Mark Kantrowitz, an author and consultant on student financial aid, said the Education Department still needs to find a way to align its discharge standard with certain Social Security findings "so that disabled borrowers don't have to jump through the same hoops twice."

Tina Brooks, a disabled former policewoman profiled by ProPublica who spent more than five years battling to discharge her federal student loans, said several of the proposed changes would have helped in her struggle. Her biggest concern was whether the department would follow through on its pledge to give specific explanations of denial and communicate clearly with applicants.

"If they are actually are going to say why you are denied, I think it could change the whole program," Brooks said.

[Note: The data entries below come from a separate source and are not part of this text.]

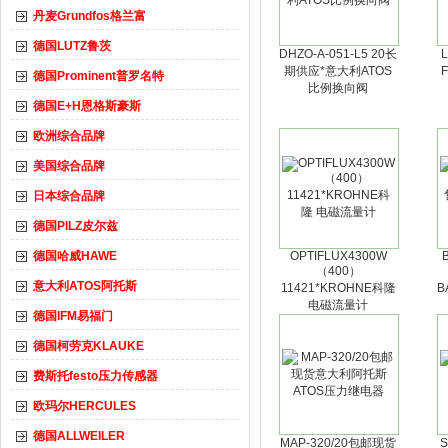
丹麦Grundfos格兰富
德国LUTZ鲁茨
DHZO-A-051-L5 20长
L
期供应*意大利ATOS
德国Prominent普罗名特
比例换向阀
德国E+H恩格斯豪斯
欧洲综合品牌
美国综合品牌
日本综合品牌
德国PILZ皮尔兹
德国哈威HAWE
OPTIFLUX4300W
（400）
意大利ATOS阿托斯
11421*KROHNE科隆
B
电磁流量计
德国IFM易福门
德国柯劳克KLAUKE
费斯托festo压力传感器
欧玛尔HERCULES
德国ALLWEILER
MAP-320/20包邮现货
S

The Education Department said that its new rules will ease the burden that the lengthy double review has imposed on borrowers.

"The approach in the proposed rule will streamline the process," the department said. "With the streamlined process, we expect these determinations to be made much more quickly than the Social Security Administration is making determinations."

The regulations noted that the department had adopted its changes after "receiving significant public criticism in February 2011," the month ProPublica published its investigation, in collaboration with the Center for Public Integrity and Chronicle of Higher Education.

The proposed new rules will be open until Aug. 16 for public comments, which will be evaluated by the Education Department for inclusion in the final rule. Final regulations are usually similar to the rules proposed by the department.